I should be used to it by now. Leaping from one side of the world to the other, floating through that immense and timeless zone of air travel, falling through a wormhole and parachuting into the land from whence I came – with all it entails. But the longer I’m away, the more I’m inclined to notice the gaping differences between cultures and lifestyles; and the more days it takes to re-adjust.
Instead of awaking to the ruckus of trumpeting roosters, dogs on the prowl and motorbikes revving on the roads below, a solitary sound greets me in the mornings: the muted whirring emitted from the heating duct. I open the curtains, but not a single palm or banana tree is in sight, not a solitary farmer returning from the fields with a bushel of freshly cut grass for his cow – nor any cecaks (geckos) or aloo (large lizards). I don’t hear the whooshing sounds from a stream below or gurgling from a pool nearby.
Nobody is off to the morning market for bubur bungkus (take-away rice porridge) or to pick up this day’s freshly picked produce. Nobody on the street wishes me “selamat pagi” – or the abbreviated version, “..pagi.” When on this side of the world, you won’t find me asking about an upcoming cremation because.. well, who does that? But in Ubud, cremations – communal or royal, are events I eagerly attend, for all the pomp, color, circumstance – and spiritual significance. And, because in Bali, death – together with its last rites and rituals – is simply one link in the continuous chain of life.
Conversations are decidedly different as well, lacking the expat lingo so common among Ubudians of various stripes; nobody here talks about immigration, visas that need to be renewed, which destination to pick for one’s upcoming visa run – Singapore? Bangkok? Maybe Australia or Japan? Phrases that so commonly punctuate discussions in Ubud – detox, digital nomad, Ayurvedic treatment, location-independent freelancer, yogini, entrepreneur, raw food – are still a rarity here.
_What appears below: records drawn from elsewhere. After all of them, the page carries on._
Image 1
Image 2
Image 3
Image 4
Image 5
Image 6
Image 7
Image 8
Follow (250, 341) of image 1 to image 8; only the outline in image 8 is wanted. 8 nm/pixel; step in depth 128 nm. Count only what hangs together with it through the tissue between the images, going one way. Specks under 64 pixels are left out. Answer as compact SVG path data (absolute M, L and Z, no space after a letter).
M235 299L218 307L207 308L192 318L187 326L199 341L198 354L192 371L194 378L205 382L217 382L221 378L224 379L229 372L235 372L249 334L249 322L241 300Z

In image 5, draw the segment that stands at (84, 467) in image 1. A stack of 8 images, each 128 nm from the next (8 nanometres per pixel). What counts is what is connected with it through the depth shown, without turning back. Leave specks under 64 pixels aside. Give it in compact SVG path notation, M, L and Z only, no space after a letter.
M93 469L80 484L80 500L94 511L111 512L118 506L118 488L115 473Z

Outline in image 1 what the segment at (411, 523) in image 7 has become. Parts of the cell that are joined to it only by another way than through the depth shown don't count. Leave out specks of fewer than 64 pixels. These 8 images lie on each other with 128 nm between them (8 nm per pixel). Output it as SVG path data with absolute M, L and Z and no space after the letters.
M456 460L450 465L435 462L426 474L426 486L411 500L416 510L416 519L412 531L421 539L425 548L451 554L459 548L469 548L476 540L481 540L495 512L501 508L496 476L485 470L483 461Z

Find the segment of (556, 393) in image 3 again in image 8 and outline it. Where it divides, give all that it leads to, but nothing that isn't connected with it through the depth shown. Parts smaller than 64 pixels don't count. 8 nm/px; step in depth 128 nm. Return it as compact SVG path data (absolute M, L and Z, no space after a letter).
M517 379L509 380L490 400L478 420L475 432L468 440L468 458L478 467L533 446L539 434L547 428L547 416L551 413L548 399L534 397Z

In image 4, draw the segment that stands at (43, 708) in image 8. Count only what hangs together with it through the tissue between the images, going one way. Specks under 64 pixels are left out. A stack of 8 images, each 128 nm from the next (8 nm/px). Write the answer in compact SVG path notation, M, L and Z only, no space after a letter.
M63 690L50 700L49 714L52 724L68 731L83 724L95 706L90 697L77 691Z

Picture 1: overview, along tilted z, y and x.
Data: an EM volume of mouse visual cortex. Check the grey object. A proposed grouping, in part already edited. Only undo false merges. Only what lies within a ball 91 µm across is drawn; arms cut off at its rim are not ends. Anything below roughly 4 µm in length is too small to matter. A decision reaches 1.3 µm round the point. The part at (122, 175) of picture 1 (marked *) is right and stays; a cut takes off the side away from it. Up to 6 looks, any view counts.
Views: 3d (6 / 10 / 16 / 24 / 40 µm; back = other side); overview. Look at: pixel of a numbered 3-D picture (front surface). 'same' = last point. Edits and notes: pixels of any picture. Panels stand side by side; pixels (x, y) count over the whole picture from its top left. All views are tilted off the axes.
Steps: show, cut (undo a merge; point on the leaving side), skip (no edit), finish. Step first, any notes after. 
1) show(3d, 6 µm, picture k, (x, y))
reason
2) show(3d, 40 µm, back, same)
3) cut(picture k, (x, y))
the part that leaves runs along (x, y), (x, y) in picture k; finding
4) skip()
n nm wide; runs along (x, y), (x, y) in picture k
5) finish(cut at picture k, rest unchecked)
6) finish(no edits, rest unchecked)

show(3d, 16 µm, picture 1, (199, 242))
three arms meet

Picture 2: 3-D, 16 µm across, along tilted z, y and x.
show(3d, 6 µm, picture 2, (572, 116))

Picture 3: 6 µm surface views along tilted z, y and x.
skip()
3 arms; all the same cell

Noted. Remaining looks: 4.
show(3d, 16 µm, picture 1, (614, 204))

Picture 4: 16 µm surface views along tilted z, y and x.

In Ubud, it’s not at all unusual for someone to excuse themselves from lunch because of a massage or appointment with a healer. Dressing in traditional garb to go to temple with the Balinese; being invited to a tooth-filing ceremony, making plans to travel to another village to attend a festival or just visit a site that I’ve not yet had a chance to visit (or that I’ve studiously avoided.. in order to avoid the masses of tourists!) – these all comprise part of daily life. Going out to early dinner or yoga class at dusk? Asking around for mosquito repellent is completely acceptable – then, please pass it around.
Whereas dialogue with friends in Ubud includes references to fermentation, colonic cleansing, liver flush and fasting, it feels strange to broach these issues here. And although nearly everyone in Bali knows someone who has recently been affected by a motorbike accident or, more recently, dengue fever – fortunately cured by rest or papaya juice – they’re just not topics of conversation in these parts.
You do not see caged chickens on the back of pickup trucks, nor will you see overfed pigs, a refrigerator or costumed dancers perched on the back of a motorbike. You won’t see a group of locals sitting on the side of a road, rice grains on their foreheads, a tablecloth laid out in front of them piled high with offerings, and a priest facing them, chanting mantras while flicking holy water into the air. You certainly will not see a man leaving his house with a rooster tucked under his arm, petting it as if it were his child. Nor will you see me cross the road to the other side just to avoid running into a pack of monkeys eager to divest me of my camera and water bottle.
Here, the weather is different, the clothes are of a tighter knit, the skin is paler and the foods less spicy. My feet, so happy and accustomed to open-toed sandals and flip-flops, are still battling the need for socks and closed shoes. In a short time, I will shift back (albeit temporarily) to the habitual ways of my alternate life in the northern hemisphere. For awhile I will become the chameleon-like figure that sheds its tropical ways, dresses in layers, parks its bahasa and eats more soup.
It’s a subtle transformation, one that only I – as opposed to those around me now – can truly sense and witness (from my unique perspective). But make no mistake about it; I feel it deeply and on many layers – in my bones, my skin and tastebuds.